But it seems Microsoft didnt simply shelve WinFS. According to sources close to the company, Microsoft just last week put the finishing touches on the first beta release of WinFS. And the company is moving ahead with plans to back-port the WinFS technology to Windows XP, the same way that it decided to do with the Windows Communication Foundation (Indigo) and Windows Presentation Foundation (Avalon) Windows subsystems.
On Aug. 27 last year, company officials acknowledged that WinFS would fail to make it into either Longhorn client (now known as Windows Vista), due in 2006, or Longhorn Server, due in 2007. Instead, officials said, the new plan was to make Beta 1 of WinFS available to developers around the same time that Vista shipped.
Originally touted by Microsoft top brass as the crux of Longhorn/Vista, WinFS was set to be a platform for organizing, searching for and sharing all kinds of data and information.

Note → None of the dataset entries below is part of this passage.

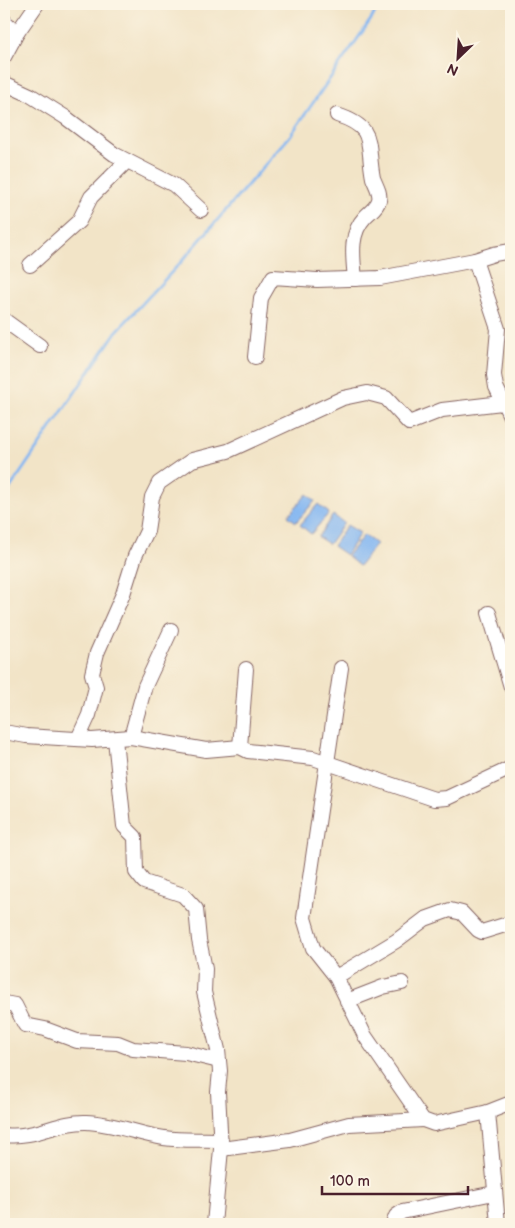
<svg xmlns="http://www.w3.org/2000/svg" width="515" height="1228" viewBox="0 0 515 1228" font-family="'Balsamiq Sans',sans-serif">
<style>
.water{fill:#85b7f1;stroke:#686b8e}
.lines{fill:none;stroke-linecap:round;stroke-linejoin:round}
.stream{stroke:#85b7f1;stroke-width:3}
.minor-casing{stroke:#856462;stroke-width:16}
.minor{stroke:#fff;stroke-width:14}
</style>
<rect width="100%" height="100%" fill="#fcf5e5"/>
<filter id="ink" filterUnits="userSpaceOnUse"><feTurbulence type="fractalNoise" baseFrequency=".02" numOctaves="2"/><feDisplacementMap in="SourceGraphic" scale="10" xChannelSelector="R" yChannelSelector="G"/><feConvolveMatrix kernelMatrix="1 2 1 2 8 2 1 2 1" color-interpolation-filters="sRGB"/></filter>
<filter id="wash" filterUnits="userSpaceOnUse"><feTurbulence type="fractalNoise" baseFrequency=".0096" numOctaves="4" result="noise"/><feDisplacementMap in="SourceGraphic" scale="20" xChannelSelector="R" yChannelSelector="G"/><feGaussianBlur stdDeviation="1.12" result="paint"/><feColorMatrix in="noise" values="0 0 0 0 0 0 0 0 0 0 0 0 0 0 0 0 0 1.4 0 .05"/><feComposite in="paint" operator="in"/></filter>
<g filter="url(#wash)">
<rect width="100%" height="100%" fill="#f2e4c7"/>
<g class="water">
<polygon points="307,494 315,501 296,522 288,516"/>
<polygon points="318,504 329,513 311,534 300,525"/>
<polygon points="333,515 344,523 329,544 318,537"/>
<polygon points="347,525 360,533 346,555 333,546"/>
<polygon points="364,535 376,544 359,566 347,556"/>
</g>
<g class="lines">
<polyline class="stream" points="4,497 116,332 182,261 290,136 372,18 379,4"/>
</g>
</g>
<g filter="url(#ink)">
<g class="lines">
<g class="minor-casing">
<g id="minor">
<polyline points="4,21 17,33"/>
<polyline points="4,57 17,33 37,4"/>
<polyline points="4,83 30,95 65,117 114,154 174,185 201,210"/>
<path d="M337,115c40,13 29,27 36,63 2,6 8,15 6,22 -2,8 -9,11 -14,17 -16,17 -12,40 -10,62"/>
<polyline points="511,251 494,254 475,260 498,329 494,375 496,387 511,418"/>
<polyline points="30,265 79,221 91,197 127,161"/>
<polyline points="4,320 40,346"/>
<polyline points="255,357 261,298 273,277 317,280 380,278 475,260"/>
<polyline points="489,613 511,687"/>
<polyline points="4,732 26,736 92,740 131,737 206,750 240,747 248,751 313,758 434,799 447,798 511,768"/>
<polyline points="131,737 145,686 171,630"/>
<polyline points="78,739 89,715 96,687 92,674 97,653 123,594 135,556 147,531 152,497 159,483 192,460 228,451 343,398 367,393 386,398 409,423 442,410 502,403"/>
<polyline points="115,739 124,826 135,837 136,872 144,882 183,895 196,909 199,940 205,969 204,992 218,1050 220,1071 218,1092 221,1149 214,1224"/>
<polyline points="240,747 246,669"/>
<polyline points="511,923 482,932 478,930 462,913 450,910 425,919 396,941 336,977 365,1036 423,1120 434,1124 488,1112 511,1103"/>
<polyline points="336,977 313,948 304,918 341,668"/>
<polyline points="347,1001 383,987 402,983"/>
<polyline points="4,1003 15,1005 25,1025 45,1029 77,1041 118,1043 133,1049 186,1053 219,1061"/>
<polyline points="488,1112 498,1224"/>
<path d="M4,1135c31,4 54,-14 82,-13 27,1 52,12 78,16 19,3 39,1 57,2"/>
<polyline points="221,1149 290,1140 349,1124 423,1120"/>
<polyline points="393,1224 396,1216 402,1212 494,1193"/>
</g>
</g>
<use href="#minor" class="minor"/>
</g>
</g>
<rect width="515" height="1228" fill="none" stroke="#fcf5e5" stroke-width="20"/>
<g transform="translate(458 58) rotate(205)" stroke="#fcf5e5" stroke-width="4" paint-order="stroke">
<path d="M0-4L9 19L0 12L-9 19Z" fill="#4a1f2b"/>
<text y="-8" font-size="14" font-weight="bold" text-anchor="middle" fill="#4a1f2b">N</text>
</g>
<path d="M322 1186v8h146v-8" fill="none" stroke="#4a1f2b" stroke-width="2.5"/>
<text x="330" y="1186" font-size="15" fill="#4a1f2b" stroke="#fcf5e5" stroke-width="4" paint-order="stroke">100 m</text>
</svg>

Microsoft described WinFS as a revolutionary storage platform that would include schemas for everything from images and documents, to people, tasks and events.
Now, after clamming up about WinFS for a year, it sounds like Microsoft might be ready to talk about WinFS again.
Microsoft could make early WinFS bits available in some form as soon as the Microsoft Professional Developers Conference (PDC), slated for mid-September in Los Angeles, according to sources. Microsoft officials have said to expect the company to provide an updated release of the Vista code in the form of some kind of post-Beta-1 release, at the confab, but have declined to comment on what WinFS-related code developers can expect to receive there.
While Microsoft internally christened the recently competed internal WinFS build as "Beta 1," according to one partner, its not clear what the company will dub any kind of WinFS build that might be distributed at the PDC. One source close to the company said hed expect it to be a "technology preview," or alpha, build at best. Microsoft also might opt to release the first cut of WinFS as a software-development kit of some kind, the source, who requested anonymity, added.